I know you are probably thinking that I’m a flake, and that we live in this imperfect body, in this imperfect world, and by-golly a person has rights! Really? I may challenge your thinking with the following verses:
I Corinthians 19Or do you not know that your body is a temple of the Holy Spirit who is in you, whom you have from God, and that you are not your own? 20For you have been bought with a price: therefore glorify God in your body.
Galatians 2:20 – I have been crucified with Christ; and it is no longer I who live, but Christ lives in me; and the life which I now live in the flesh I live by faith in the Son of God, who loved me and gave Himself up for me.
So… If I am dead in Christ, dead to sin, my body is not my own, and it is Christ who now lives in me, what rights exactly then should I dare to claim? The right to be offended? The funny thing about that one is, Jesus was never once offended by anyone or anything. Nothing that was said or done before Him offended Him personally. Why? Because He was there in obedience to His Father, there to accomplish His Father’s will. He wasn’t there to get his own way, and neither should we be set in getting our own way. Not. About. Anything.
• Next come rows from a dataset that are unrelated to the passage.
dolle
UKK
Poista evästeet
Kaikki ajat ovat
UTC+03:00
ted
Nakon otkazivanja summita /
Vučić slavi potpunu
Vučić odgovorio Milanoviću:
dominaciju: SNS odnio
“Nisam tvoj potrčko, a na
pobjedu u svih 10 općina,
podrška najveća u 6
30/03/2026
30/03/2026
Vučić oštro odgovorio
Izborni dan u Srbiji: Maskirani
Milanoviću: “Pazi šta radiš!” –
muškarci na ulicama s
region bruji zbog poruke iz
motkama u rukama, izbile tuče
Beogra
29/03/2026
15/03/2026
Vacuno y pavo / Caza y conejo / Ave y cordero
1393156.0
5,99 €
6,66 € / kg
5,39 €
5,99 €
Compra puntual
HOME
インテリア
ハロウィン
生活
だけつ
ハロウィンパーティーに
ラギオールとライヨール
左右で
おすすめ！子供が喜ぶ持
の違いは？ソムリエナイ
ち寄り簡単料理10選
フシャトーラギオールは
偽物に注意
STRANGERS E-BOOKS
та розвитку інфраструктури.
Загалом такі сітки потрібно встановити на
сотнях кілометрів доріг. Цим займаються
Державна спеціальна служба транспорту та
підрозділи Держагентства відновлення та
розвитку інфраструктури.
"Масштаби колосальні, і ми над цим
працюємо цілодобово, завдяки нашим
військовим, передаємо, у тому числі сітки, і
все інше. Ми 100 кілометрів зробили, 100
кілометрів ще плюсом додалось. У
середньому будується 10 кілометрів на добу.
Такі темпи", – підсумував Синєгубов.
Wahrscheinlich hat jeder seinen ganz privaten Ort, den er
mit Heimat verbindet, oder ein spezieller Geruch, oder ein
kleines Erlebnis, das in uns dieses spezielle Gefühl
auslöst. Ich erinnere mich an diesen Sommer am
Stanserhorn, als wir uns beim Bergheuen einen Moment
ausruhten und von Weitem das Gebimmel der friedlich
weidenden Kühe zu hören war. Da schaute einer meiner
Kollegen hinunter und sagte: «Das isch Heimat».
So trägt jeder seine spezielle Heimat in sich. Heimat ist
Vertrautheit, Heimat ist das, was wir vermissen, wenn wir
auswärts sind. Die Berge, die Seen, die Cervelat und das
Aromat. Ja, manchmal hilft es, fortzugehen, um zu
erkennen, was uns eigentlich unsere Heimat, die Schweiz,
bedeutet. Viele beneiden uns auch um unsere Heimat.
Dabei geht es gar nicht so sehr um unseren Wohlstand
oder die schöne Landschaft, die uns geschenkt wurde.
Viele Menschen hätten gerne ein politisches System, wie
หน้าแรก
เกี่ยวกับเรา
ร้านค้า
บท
Being offended is a choice we make.
I know sometimes it can feel like spontaneous combustion, but it is not. I know too, the challenges of yielding to the Holy Spirit, of taking capture every thought, of allowing God’s Word and Truth to renew my mind, because like my dad, I too walk that journey. Next time you find yourself in a position of offense, remember that to be dead in Christ, raised to walk in newness of life, means that we are dead to sin and trespasses and have victory in our walk with Him. Just like my dad, you will find that one of these days what that person does will no longer “irk” you, but you will be filled with compassion on their behalf instead, and how to pray for that person will be revealed.
Lord, I bless your Holy name, and worship you forever! Center me, turn my gaze upon your beautiful face. Poets and song writers have long penned eloquent words to describe you. I could take each thing ever written through the centuries, string them together end to end, and speak them all aloud. I would still barely begin to describe your beauty! Not even one facet of who you are! This is the God I worship! This is the God I serve!